Je ne fais pas de surf, mais j’ai marché les six kilomètres de la plage de Butler Bay dans les deux directions et j’ai trouvé, à l’extrémité nord, un ruisseau d’eau douce qui traverse le sable et rejoint la mer en un éventail d’eau claire. Je l’ai suivi en arrière à travers la ligne des arbres pendant vingt minutes jusqu’à l’endroit où il s’approfondit dans une vasque ombragée par la canopée, sombre et froide et suffisamment claire pour voir le fond. Ailleurs sur l’île, les chutes de Whisper Wave — un nom qui semble inventé mais ne l’est pas — tombent en trois paliers dans une vasque de jungle à environ quatre kilomètres de Hut Bay sur une route de latérite rouge que les jeeps partagent avec les chèvres. Les chutes sont modestes en taille mais le cadre est extravagant : forêt dense, chant des oiseaux en couches, le bruit de l’eau qui arrive avant de pouvoir la voir.

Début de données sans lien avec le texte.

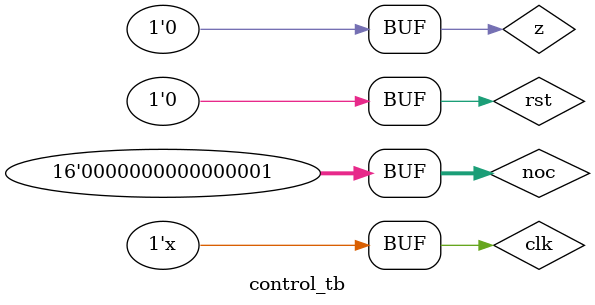
<source format=v>
`timescale 1ns/10ps

module control_tb;
    
    reg clk,z,rst;
	 reg [5:0] opcode;
	 reg [15:0] noc;
	 
	 wire [24:0] ctrlsig;
	 wire end_proc;
	 
			  
	 control controlUnit(
		.clk (clk),
		.z (z),
		.instruction_opcode (opcode),
		.rst (rst),
		.ctrlsig (ctrlsig),
		.end_process (end_proc) );

    initial begin
		  clk = 0;
	     z = 0;
		  noc = 16'd1;
		  opcode = 6'd1;  //change this opcode as required
		  rst = 0;
		  #20 rst = 1;
		  #20 rst = 0;
		  //#31 opcode = 6'd25;  // change the delay given for this endop opcode according to the previous opcode

    end

	 
	 always
        #5 clk = !clk;
		  
	 always @(posedge ctrlsig[19])
		begin
		#20 opcode = opcode + 6'd1;
		end
	 
	 
	 always @(posedge clk)
		begin
		$display ("%25b",ctrlsig);
		end
	  

endmodule
</source>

Les cascades de Whisper Wave en trois paliers sur la Petite Andaman entourées d'une dense forêt tropicale

L’hébergement est basique — il y a quelques bungalows touristiques gérés par le gouvernement et quelques chambres privées disponibles autour de Hut Bay — et la nourriture est ce qu’on trouve : de petites cantines servant du dal, du riz, du poisson frit. La situation électrique varie. Un surfeur italien que j’ai rencontré sur la plage venait depuis quatre ans et apportait son propre café et un ensemble de livres qu’il relisait en rotation. Il a dit que la Petite Andaman lui rappelait ce que Bali ressentait au début des années quatre-vingt-dix — avant. Il a dit « avant » de la manière dont les gens le disent quand ils veulent dire quelque chose qu’ils ne peuvent pas tout à fait mettre en mots : avant qu’elle ne devienne ce qu’elle est devenue. J’ai compris. Il y a quelque chose de véritablement non colonisé dans cette île, et je l’ai tenu avec soin, sans vouloir être ce qui la change.

Quand y aller : De novembre à avril pour les mers calmes et le bon surf. La houle est la plus régulière de décembre à février. La mousson rend la liaison ferry depuis Port Blair peu fiable de juin à septembre — les bateaux du gouvernement s’arrêtent parfois de circuler complètement par mauvais temps, ce qui peut vous bloquer pour des jours de plus que prévu.